Plain CXR is indicated in patients with chest pain of uncertain cause and whenever AD is considered. The CXR is most useful when it provides an alternative explanation for the patient’s symptoms. A variety of CXR abnormalities are associated with AD ( Box 1 ), the most important being mediastinal widening, which is present in more than half of cases but is nonspecific. The absence of suggestive CXR findings makes AD less likely. However, 10% to 20% of patients with AD have a normal CXR; therefore, a negative study cannot exclude the disease and should not play a decisive role in the decision to pursue advanced imaging.
Mediastinal widening
Disruption of normally distinct contour of aortic knob
Calcium sign: separation of intimal calcification from the vessel wall greater than 5 mm
Double-density appearance within aorta
Tracheal deviation to the right
Deviation of nasogastric tube to the right
The electrocardiogram in AD is used to evaluate the differential diagnosis and usually demonstrates nonspecific findings but may also indicate acute myocardial ischemia. This presents a clinical challenge because not only do the symptoms of AD overlap with the symptoms of myocardial ischemia, AD can cause myocardial ischemia when the dissection flap involves the ostium of the left or right coronary artery. When myocardial infarction complicates AD, treatment is directed at AD. Furthermore, usual therapies for AMI may directly worsen outcomes of patients with AD. The clinician caring for a patient whose symptoms may be caused by either diagnosis must, therefore, have a strategy for managing their possible convergence (see later discussion).

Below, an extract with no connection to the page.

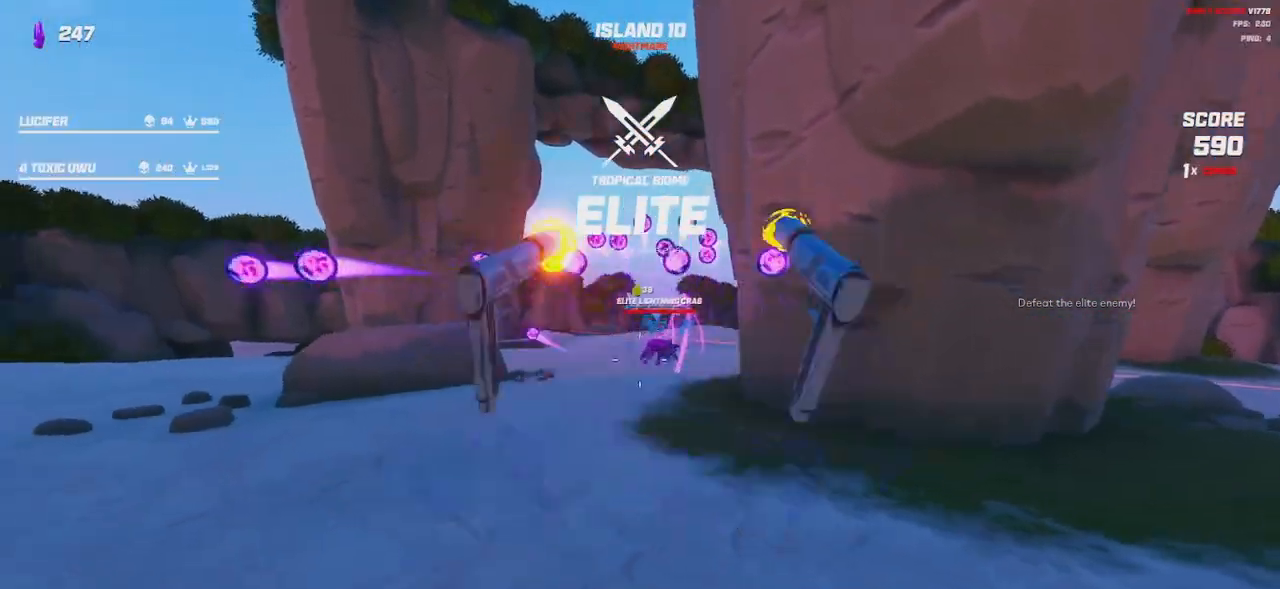
{"keys": ["d"], "mouse": ["left", "right"], "events": [[284, "space", "down"], [367, "space", "up"]]}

Transthoracic echocardiography (TTE) poorly visualizes much of the aorta and is limited by patient, operator, and machine characteristics. AD cannot be excluded by TTE. However, point-of-care ultrasound by emergency physicians is recommended for all patients with suspected AD and should be considered for all patients with chest or abdominal pain of uncertain cause. In addition to evaluating alternative diagnoses, an intimal flap at either the aortic root or descending aorta may be distinguished by TTE, especially when augmented by suprasternal notch views, and is diagnostic. TTE also reliably identifies complications of AD such as pericardial effusion and aortic regurgitation.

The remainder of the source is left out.